The Somerset town of Frome is something of a paradox.
Since being founded at the end of the sixth century its fiercely independent nature has been unchanging.
A nature which, as one columnist has noted: 'seems to have revolved around the eminently sensible attitude of "To hell with national events!
We will stay as we are."' And yet a century ago, when called on by its country to do its duty in the Great War, it rose to the task admirably.
Men from Frome and the surrounding area experienced action in all the theatres of war that the global conflict encompassed, and they took part in the numerous battles and campaigns, on land and at sea, that have become synonymous with that conflict: Ypres, Gallipoli, Jutland, the Somme.
At the same time, its civilian population received a special commendation after the war for its effort throughout it.

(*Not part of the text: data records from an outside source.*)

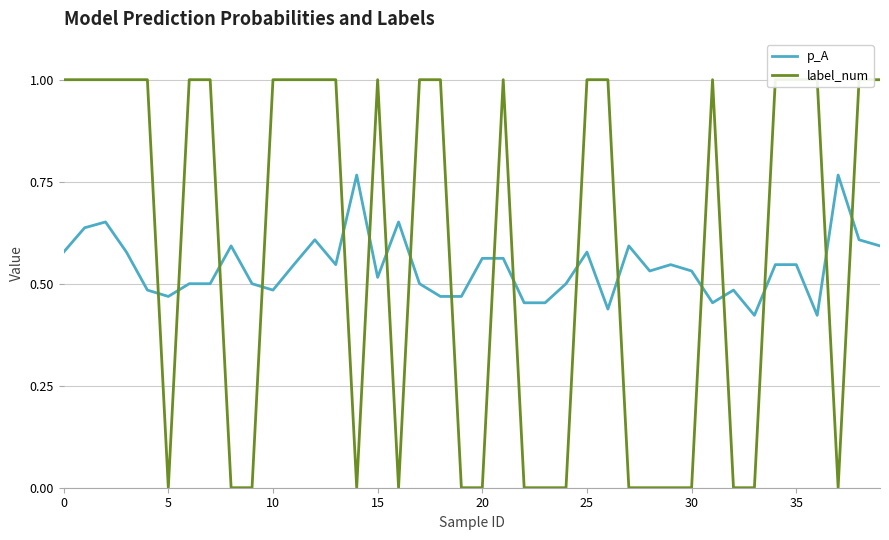

Is the value of p_A at 38 greater than the value of label_num at 22?

Yes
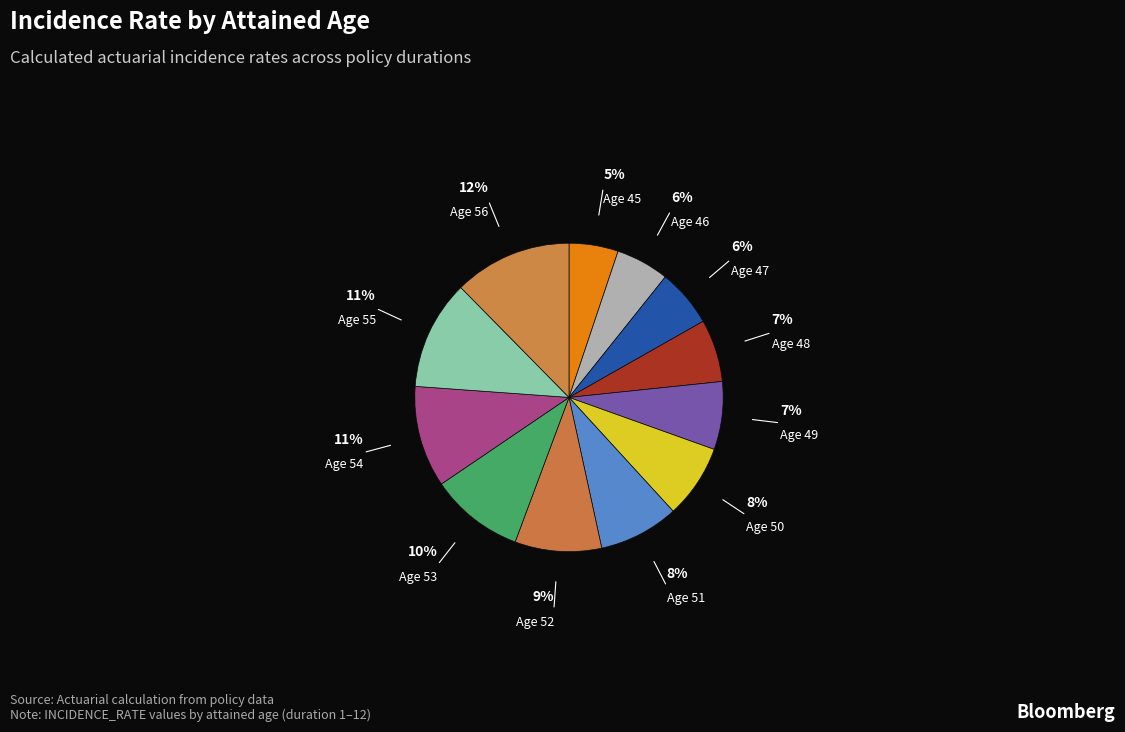

How many slices are in this pie chart?

12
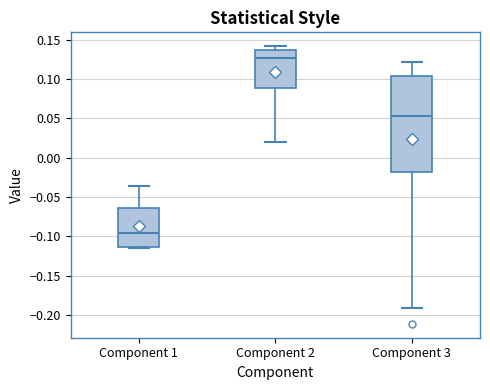

Where does the upper whisker of the box for Component 2 end on the y-axis? The values are not printed on the chart, so give them approximately, as read against the axis.

0.140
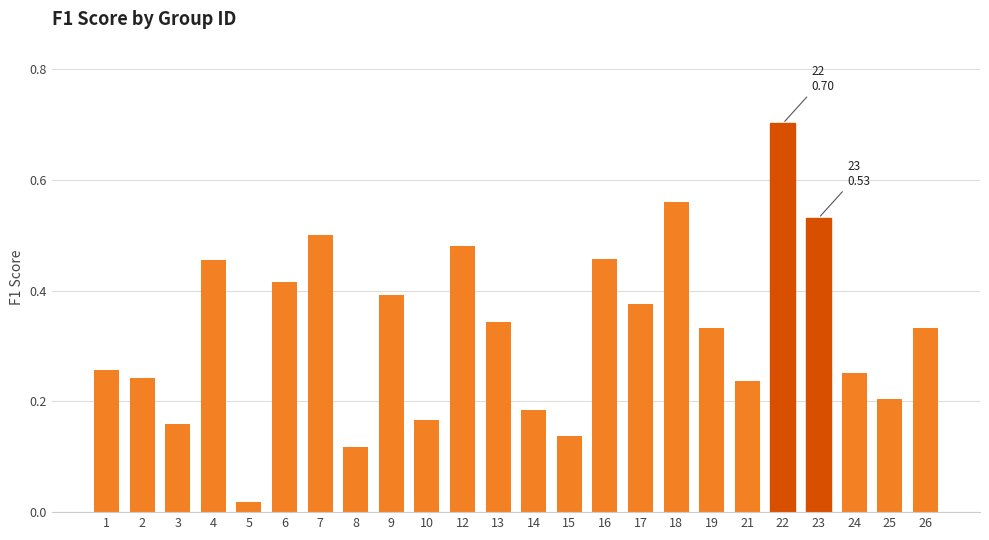

The chart shows a value of 0.5 at 17. True or false?

False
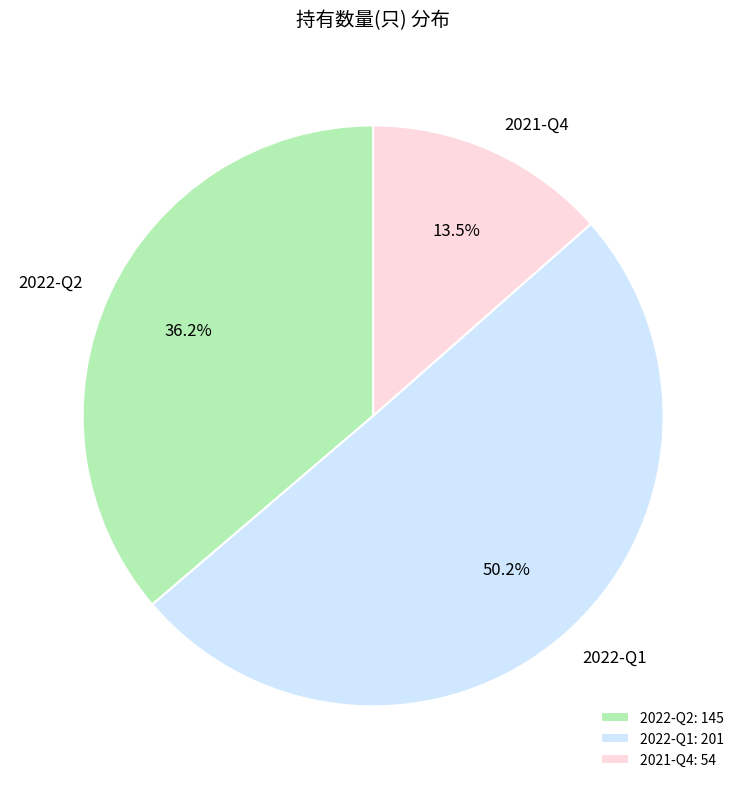

Count the number of slices in the pie.

3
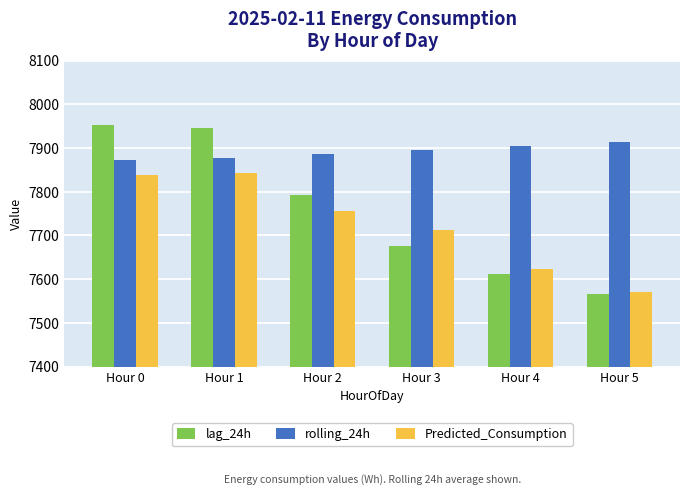

Rank the series by their maximum value, from highest to lowest.

lag_24h, rolling_24h, Predicted_Consumption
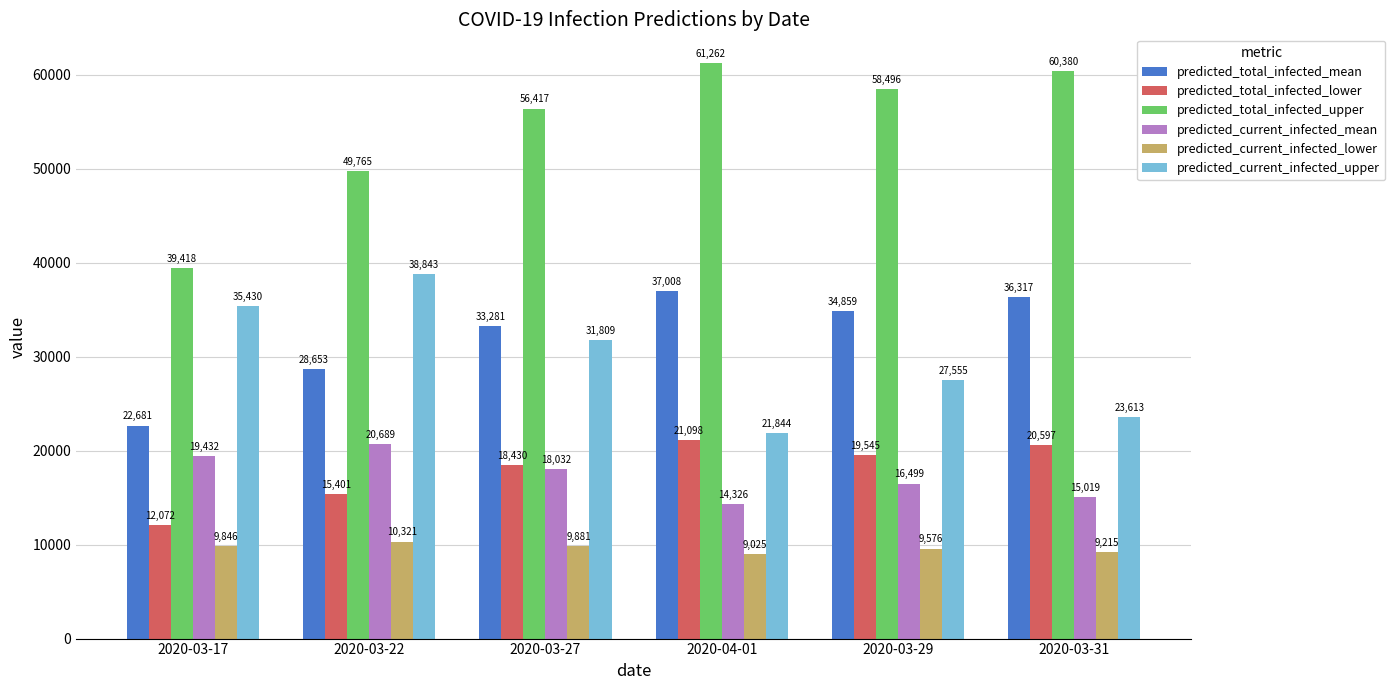

Which series changed the most between 2020-03-27 and 2020-03-29?

predicted_current_infected_upper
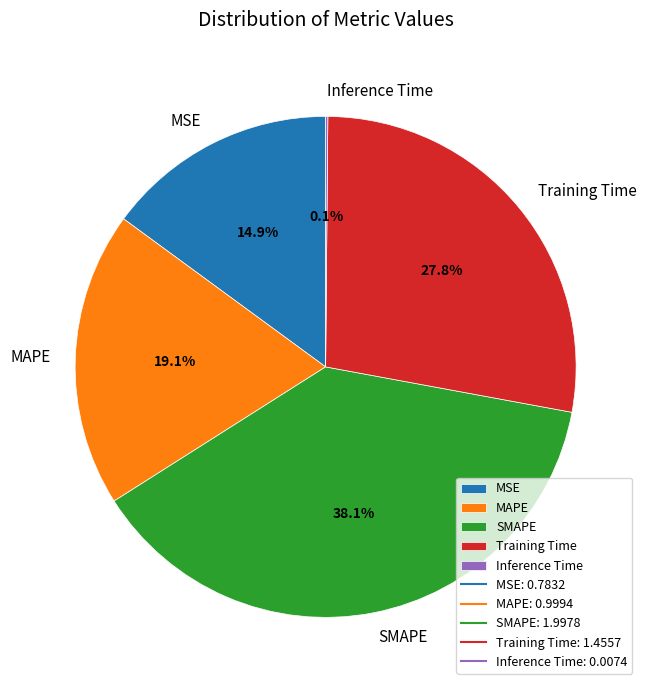

What percentage is the MAPE slice, to the nearest percent?

19%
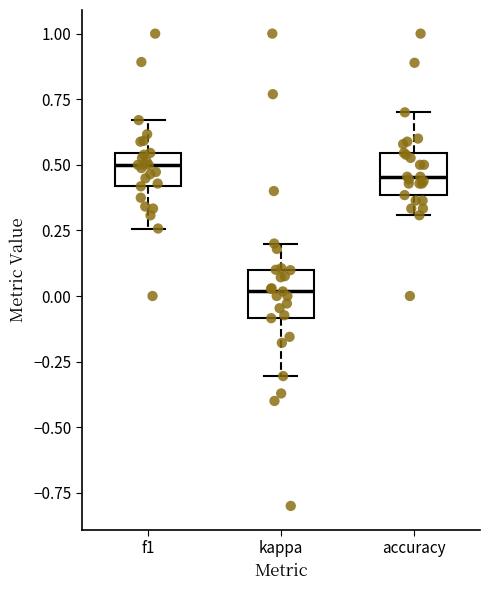

Reading left to right, read every box against the y-axis: the position of its median line, the range the box covers, and the ends of its whiskers. The values are not printed on the chart, so give them approximately, as read against the axis.

f1: median 0.50, box 0.40 to 0.55, whiskers 0.25 to 0.65
kappa: median 0.00, box -0.10 to 0.10, whiskers -0.30 to 0.20
accuracy: median 0.45, box 0.40 to 0.55, whiskers 0.30 to 0.70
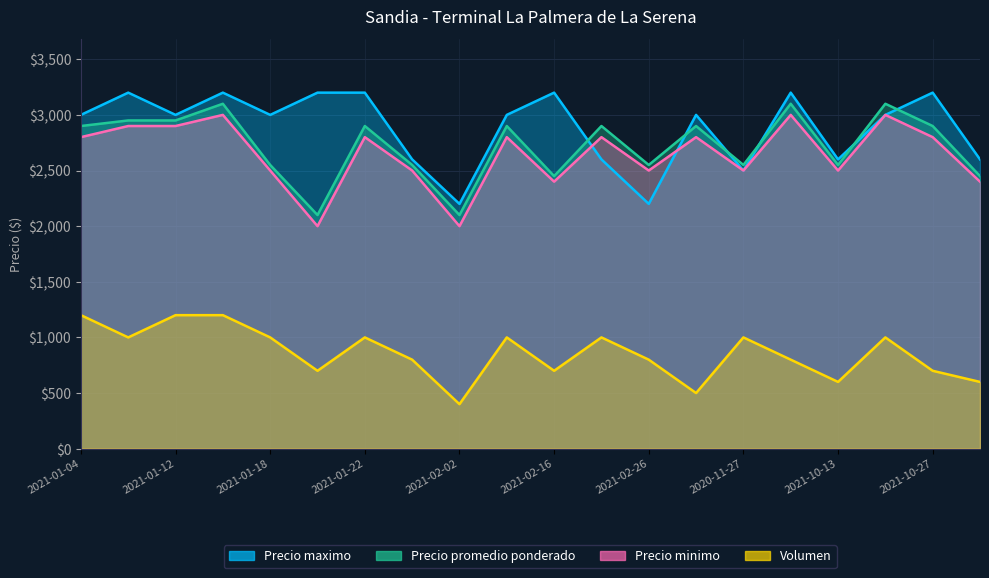

Which series has the largest total across all categories?

Precio maximo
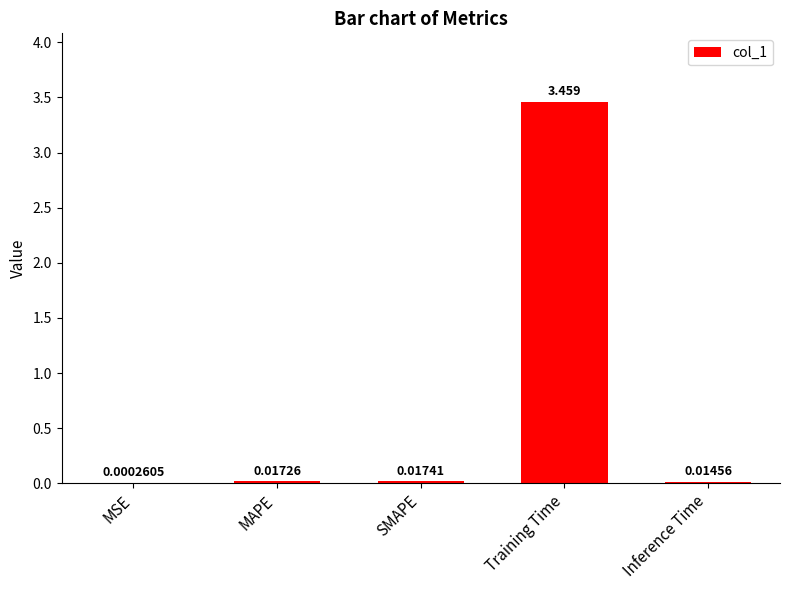

Between Inference Time and MAPE, which is larger?

MAPE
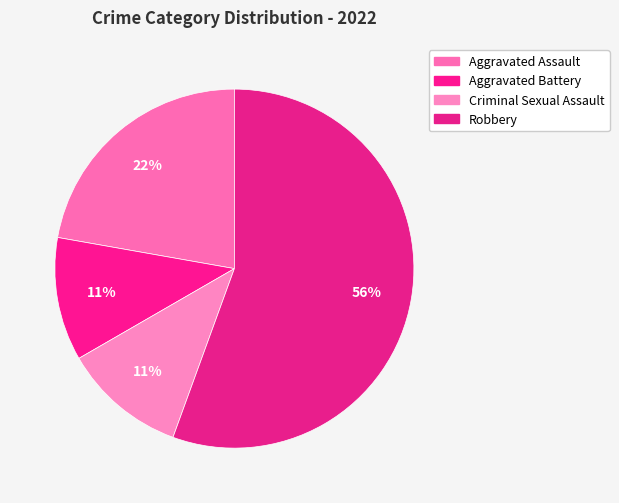

True or false: Aggravated Battery accounts for 5% of the total.

False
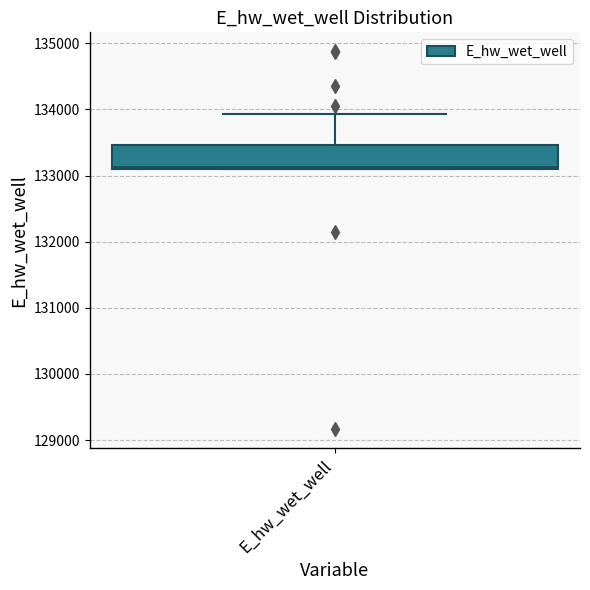

Transcribe this box plot: give where the median line is, the range the box spans, and where the two whiskers end, as read against the y-axis. The values are not printed on the chart, so give them approximately, as read against the axis.

median 133100, box 133100 to 133500, whiskers 133100 to 133900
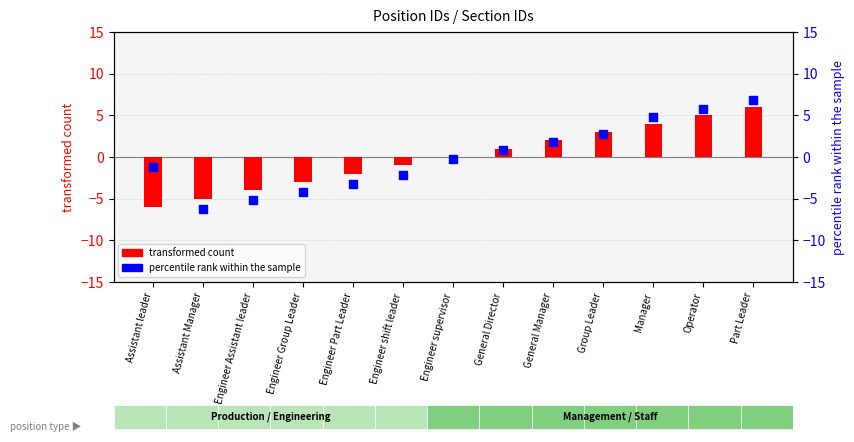

Which series has the largest total across all categories?

percentile rank within the sample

However, the town's contribution did not stop there, as many of the returning soldiers helped to create several of the national and international monuments and memorials that would pay eternal tribute to their comrades who fell on the fields of Flanders and elsewhere.Using letters, diaries, photographs, newspaper reports and eyewitness accounts, along with other archive material, local historian and author David Lassman has assembled the story of Frome during the Great War; a story which charts the transformation of this once rich and powerful textile centre and manufacturing town, along with its people, through the life-changing events of 1914 to 1918.